The surprise winner, cleric Hasan Rowhani, is by all accounts the least extreme candidate voters could have picked, and "least extreme" is about as good as it gets in Iranian politics. More moderate contenders were barred from the ballot.
Better yet, Rowhani’s resounding victory over six hard-line opponents was a stinging rebuke for the country’s supreme leader, Ayatollah Ali Khamenei. The rigid and isolated Khamenei had confidently urged a massive turnout as a symbol of defiance in the face of economic sanctions aimed at blunting Iran’s nuclear weapons program.
He got the turnout, not the hoped-for message.
Iran’s restive urban middle class, which saw Khamenei steal an election four years ago, has chafed under political repression ever since. No surprise, then, that people saw hope in Rowhani’s promises of freedom and engagement.
In the long view at least, it is a promising sign that Iranians might eventually shuck the theocracy that has ruled their lives since 1979. The population is young, partially Westernized and suffering though inflation and shortages caused by the sanctions. Their discontent seems sure to grow.
But to assume that this new "least extreme" president will magically ease the rapidly approaching crisis over Iran’s nuclear program would border on fanciful.
In his first news conference Monday, Rowhani showed no sign of moderation. He reiterated the policies of outgoing president Mahmoud Ahmadinejad and rejected any potential for slowing Iran’s enrichment of uranium, the critical issue in its nuclear program. Despite the flurry of optimism that greeted his election, there’s reason to believe those positions are more than posturing.
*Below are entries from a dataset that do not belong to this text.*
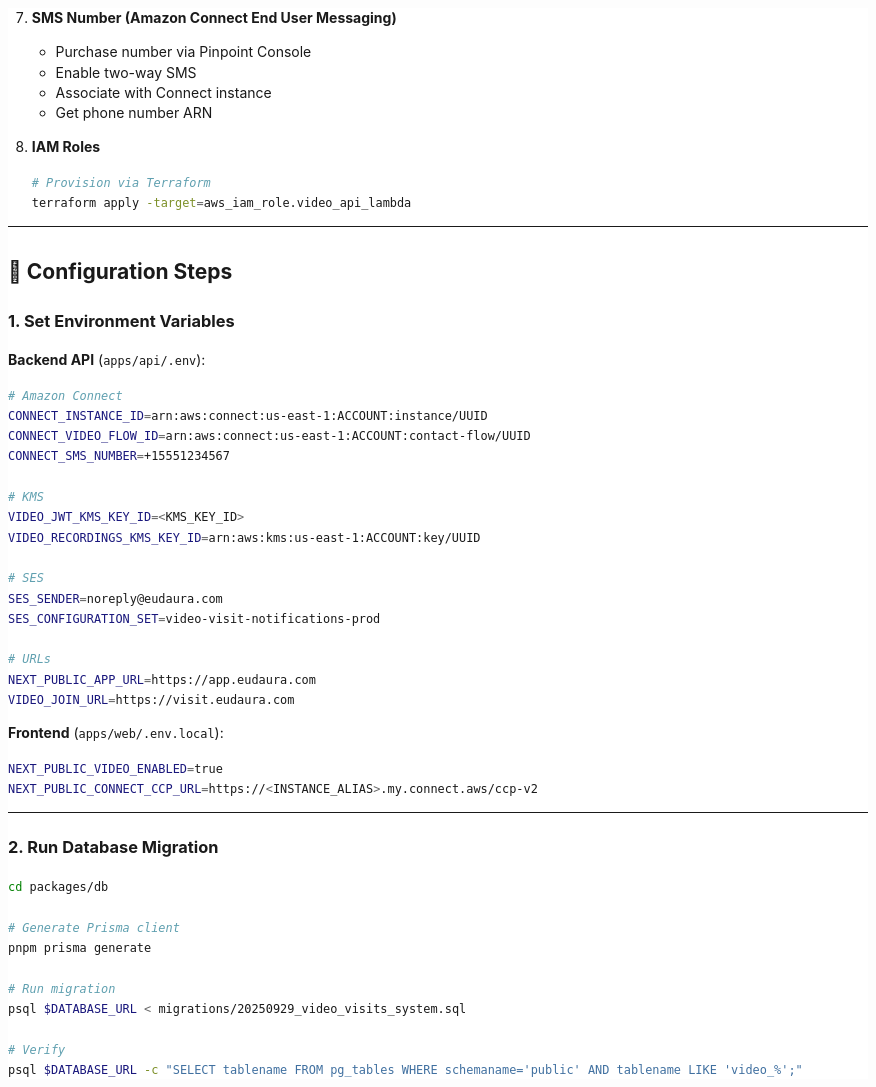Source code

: 7. **SMS Number (Amazon Connect End User Messaging)**
   - Purchase number via Pinpoint Console
   - Enable two-way SMS
   - Associate with Connect instance
   - Get phone number ARN

8. **IAM Roles**
   ```bash
   # Provision via Terraform
   terraform apply -target=aws_iam_role.video_api_lambda
   ```

---

## 🔧 Configuration Steps

### 1. Set Environment Variables

**Backend API** (`apps/api/.env`):
```bash
# Amazon Connect
CONNECT_INSTANCE_ID=arn:aws:connect:us-east-1:ACCOUNT:instance/UUID
CONNECT_VIDEO_FLOW_ID=arn:aws:connect:us-east-1:ACCOUNT:contact-flow/UUID
CONNECT_SMS_NUMBER=+15551234567

# KMS
VIDEO_JWT_KMS_KEY_ID=<KMS_KEY_ID>
VIDEO_RECORDINGS_KMS_KEY_ID=arn:aws:kms:us-east-1:ACCOUNT:key/UUID

# SES
SES_SENDER=noreply@eudaura.com
SES_CONFIGURATION_SET=video-visit-notifications-prod

# URLs
NEXT_PUBLIC_APP_URL=https://app.eudaura.com
VIDEO_JOIN_URL=https://visit.eudaura.com
```

**Frontend** (`apps/web/.env.local`):
```bash
NEXT_PUBLIC_VIDEO_ENABLED=true
NEXT_PUBLIC_CONNECT_CCP_URL=https://<INSTANCE_ALIAS>.my.connect.aws/ccp-v2
```

---

### 2. Run Database Migration

```bash
cd packages/db

# Generate Prisma client
pnpm prisma generate

# Run migration
psql $DATABASE_URL < migrations/20250929_video_visits_system.sql

# Verify
psql $DATABASE_URL -c "SELECT tablename FROM pg_tables WHERE schemaname='public' AND tablename LIKE 'video_%';"
```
The new president’s reputation for moderation is based largely on his actions as Iran’s nuclear negotiator from 2003 to 2005, when Iran voluntarily suspended uranium enrichment. He has since defended the suspension as a means of advancing the nuclear program by reducing external pressure and buying time to ease internal tensions.
The program has progressed much further since then and now is widely believed to be within months of crossing the line that both the Israeli and American governments have said would prompt an attack on the nuclear facilities, and with it high risk for a full-on war.
That moment will bring vexing choices with fateful outcomes.
To the extent that there’s promise in Rowhani’s election, it is that his instinct for pragmatism could lead him to press Khamenei to stop the program short of the West’s red line, leaving Iran capable of nuclearizing but not actually doing it.
The U.S. and its allies should offer Rowhani relief from sanctions in exchange for a credible commitment to that goal. But they will have to proceed with a skeptical eye. Rowhani is not a moderate as much as he is a skilled tactician likely to continue Iran’s stalling tactics.
And in any case, election or not, Iran’s nuclear decisions continue to reside where they always have — with the less visible but vastly more powerful Khamenei.